Nearly 700,000 American servicemen and women were deployed for Desert Shield and Desert Storm. Of those, 383 died in the theater. According to the website for the Encyclopedia of Arkansas History and Culture, more than 3,400 Arkansans took part in the war. Four Arkansans died.
Seven years ago, Byrd and other veterans were preparing to gather for ceremonies marking the 20th anniversary of the conflict, and they talked about the need to honor their fallen comrades.
“We were just amazed back in 2010 that they hadn’t started a memorial for the Desert Storm veterans who lost their lives,” Byrd said.
After doing some research, they decided to begin a campaign themselves.
“We just said, ‘Hey, let’s see what we can do,’” Byrd recalled. “You know, we’re pretty determined. Once we decided to do it, we just haven’t stopped.”
They chipped in their own money to get their group incorporated in 2011. The papers were filed in Arkansas because that’s where Byrd lives.
The new group’s president, Scott Stump of Waynesville, N.C., used his frequent-flier miles to travel to Washington.
When the organization needed an Arkansas accountant to work for free, Kurczek volunteered.
The veterans learned quickly that the process would be slow and cumbersome.
“They told us at the very beginning, it would take a minimum of … 8 to 10 years to get that done — and that’s a fast track,” Byrd said.
“There’s a 24-step process in order to get a memorial built in Washington. … We are at, I believe, around 11 or 12,” Byrd said. “[Getting] the legislation passed and the president to sign it into law, that’s taken the most time. But now things are starting to move.”
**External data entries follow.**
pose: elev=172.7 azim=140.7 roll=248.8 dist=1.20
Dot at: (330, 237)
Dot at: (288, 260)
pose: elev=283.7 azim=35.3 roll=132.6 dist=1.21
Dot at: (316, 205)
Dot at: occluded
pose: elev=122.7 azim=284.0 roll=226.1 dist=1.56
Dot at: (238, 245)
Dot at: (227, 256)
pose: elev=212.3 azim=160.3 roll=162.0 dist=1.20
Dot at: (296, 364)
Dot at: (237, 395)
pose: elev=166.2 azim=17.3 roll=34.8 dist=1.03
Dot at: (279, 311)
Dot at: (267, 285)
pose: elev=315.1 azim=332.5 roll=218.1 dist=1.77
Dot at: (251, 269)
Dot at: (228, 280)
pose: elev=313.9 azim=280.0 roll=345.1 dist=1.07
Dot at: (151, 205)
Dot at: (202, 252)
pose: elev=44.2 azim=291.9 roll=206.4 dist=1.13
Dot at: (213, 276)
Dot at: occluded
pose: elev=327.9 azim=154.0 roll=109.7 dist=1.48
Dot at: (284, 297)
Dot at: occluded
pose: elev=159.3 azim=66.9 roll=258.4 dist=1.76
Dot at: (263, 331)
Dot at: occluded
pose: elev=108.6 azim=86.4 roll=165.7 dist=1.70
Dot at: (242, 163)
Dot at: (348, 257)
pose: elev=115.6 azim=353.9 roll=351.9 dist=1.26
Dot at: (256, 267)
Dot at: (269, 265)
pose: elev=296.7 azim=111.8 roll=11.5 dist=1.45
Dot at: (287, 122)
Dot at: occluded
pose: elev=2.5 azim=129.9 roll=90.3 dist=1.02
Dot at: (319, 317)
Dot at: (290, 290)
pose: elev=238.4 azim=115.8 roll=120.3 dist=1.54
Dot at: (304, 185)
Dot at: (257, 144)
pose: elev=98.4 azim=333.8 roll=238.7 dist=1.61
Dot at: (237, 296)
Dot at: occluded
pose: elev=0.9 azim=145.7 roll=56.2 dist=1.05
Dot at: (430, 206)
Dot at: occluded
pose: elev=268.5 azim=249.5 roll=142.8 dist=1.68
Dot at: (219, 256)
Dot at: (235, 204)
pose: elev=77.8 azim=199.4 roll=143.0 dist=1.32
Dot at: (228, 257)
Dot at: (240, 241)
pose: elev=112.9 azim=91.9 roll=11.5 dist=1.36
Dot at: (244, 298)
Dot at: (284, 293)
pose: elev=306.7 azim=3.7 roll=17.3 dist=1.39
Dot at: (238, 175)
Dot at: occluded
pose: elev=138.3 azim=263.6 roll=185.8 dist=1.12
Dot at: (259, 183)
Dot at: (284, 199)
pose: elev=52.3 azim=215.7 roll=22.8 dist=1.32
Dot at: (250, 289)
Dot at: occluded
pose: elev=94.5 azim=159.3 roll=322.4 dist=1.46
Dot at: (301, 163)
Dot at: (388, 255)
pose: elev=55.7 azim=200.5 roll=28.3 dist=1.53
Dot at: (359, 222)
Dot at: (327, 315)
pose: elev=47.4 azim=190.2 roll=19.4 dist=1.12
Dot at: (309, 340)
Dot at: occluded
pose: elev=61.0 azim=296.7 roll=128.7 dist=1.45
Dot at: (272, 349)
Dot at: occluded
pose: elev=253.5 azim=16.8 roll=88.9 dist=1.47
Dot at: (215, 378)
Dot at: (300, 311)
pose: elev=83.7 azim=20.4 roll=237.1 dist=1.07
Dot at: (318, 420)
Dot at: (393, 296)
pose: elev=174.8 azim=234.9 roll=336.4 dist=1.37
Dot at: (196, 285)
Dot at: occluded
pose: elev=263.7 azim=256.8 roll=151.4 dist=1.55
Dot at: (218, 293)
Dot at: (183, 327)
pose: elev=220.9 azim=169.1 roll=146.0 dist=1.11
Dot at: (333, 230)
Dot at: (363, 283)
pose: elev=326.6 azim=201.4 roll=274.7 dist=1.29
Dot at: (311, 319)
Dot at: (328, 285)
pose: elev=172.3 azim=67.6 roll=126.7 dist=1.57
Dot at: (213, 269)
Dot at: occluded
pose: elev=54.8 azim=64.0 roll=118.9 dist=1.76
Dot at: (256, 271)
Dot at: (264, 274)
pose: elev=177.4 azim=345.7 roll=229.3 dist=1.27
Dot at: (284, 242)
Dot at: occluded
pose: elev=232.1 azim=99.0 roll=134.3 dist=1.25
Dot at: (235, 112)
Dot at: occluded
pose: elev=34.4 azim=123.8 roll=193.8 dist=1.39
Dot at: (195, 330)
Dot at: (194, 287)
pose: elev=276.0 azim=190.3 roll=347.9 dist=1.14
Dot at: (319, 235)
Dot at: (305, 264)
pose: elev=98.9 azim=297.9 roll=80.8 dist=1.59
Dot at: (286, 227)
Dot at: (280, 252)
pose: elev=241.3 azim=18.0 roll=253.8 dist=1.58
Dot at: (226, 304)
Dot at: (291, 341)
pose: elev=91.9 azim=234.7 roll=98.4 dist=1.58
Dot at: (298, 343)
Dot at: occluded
Kurczek said it hasn’t always been easy.
“It is a lot of work and at times it’s challenging. You’ve got to keep in mind, we’re a group of volunteers,” he said.
None of the leaders had ever run a nonprofit charitable group, he said.
“It’s a learning curve for everybody, but the teamwork’s exceptional and that’s one of the good things about it,” he said. “It seems like every time there’s an obstacle, we pull through and overcome that obstacle.”
A design for the memorial has been drawn up by Indianapolis-based CSO Architects. It includes a 150-foot bas-relief wall and includes the names of the fallen.
Kurczek said he likes the proposal.
“It’s simple, it’s clean, it’s appropriate and I also believe it’s educational,” he said, noting that it would include a chronology of the war.
Now, the organization needs to raise the money for construction.
The veterans credit Boozman with playing a crucial role, noting that he sponsored the key legislation.
The Republican from Rogers said the memorial is “so important.”
“It allows individuals that served during that time to come up and see that they’re remembered for their service … and for their families to see that they’re recognized,” Boozman said. “We need to remember the past. We need to remember the sacrifice. This is just a very small effort.”
U.S. Sen. Tom Cotton, who co-sponsored SJR1, said Desert Storm was a defining moment for hundreds of thousands of Americans.
“For every man and woman who fought in that war, that’s the biggest war in their life,” the Republican from Dardanelle said. “For the man or woman who was in that fight, it’s their Normandy and it’s their Gettysburg and I think they deserve to be honored with an appropriate memorial.”
Information on the National Desert Storm War Memorial is available at ndswm.org.
This artist’s rendering is of a proposed memorial in Washington, D.C., for Desert Storm, the military conflict fought in Iraq in early 1991. The design is by CSO Architects of Indianapolis. It includes a 150-foot bas-relief wall and the names of the 383 Americans who died.